▶ Job item
Repeat each entry exactly. Drop every image.

▶ Stored data entries
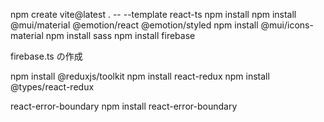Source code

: npm create vite@latest . -- --template react-ts
npm install
npm install @mui/material @emotion/react @emotion/styled
npm install @mui/icons-material
npm install sass
npm install firebase

firebase.ts の作成

npm install @reduxjs/toolkit
npm install react-redux
npm install @types/react-redux

react-error-boundary
npm install react-error-boundary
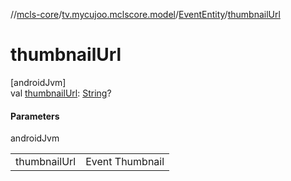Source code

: //[mcls-core](../../../index.md)/[tv.mycujoo.mclscore.model](../index.md)/[EventEntity](index.md)/[thumbnailUrl](thumbnail-url.md)

# thumbnailUrl

[androidJvm]\
val [thumbnailUrl](thumbnail-url.md): [String](https://kotlinlang.org/api/latest/jvm/stdlib/kotlin/-string/index.html)?

#### Parameters

androidJvm

| | |
|---|---|
| thumbnailUrl | Event Thumbnail |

▶ Solution to the problem
Source code

: npm create vite@latest . -- --template react-ts
npm install
npm install @mui/material @emotion/react @emotion/styled
npm install @mui/icons-material
npm install sass
npm install firebase

firebase.ts の作成

npm install @reduxjs/toolkit
npm install react-redux
npm install @types/react-redux

react-error-boundary
npm install react-error-boundary
Source code

: //[mcls-core](../../../index.md)/[tv.mycujoo.mclscore.model](../index.md)/[EventEntity](index.md)/[thumbnailUrl](thumbnail-url.md)

# thumbnailUrl

[androidJvm]\
val [thumbnailUrl](thumbnail-url.md): [String](https://kotlinlang.org/api/latest/jvm/stdlib/kotlin/-string/index.html)?

#### Parameters

androidJvm

| | |
|---|---|
| thumbnailUrl | Event Thumbnail |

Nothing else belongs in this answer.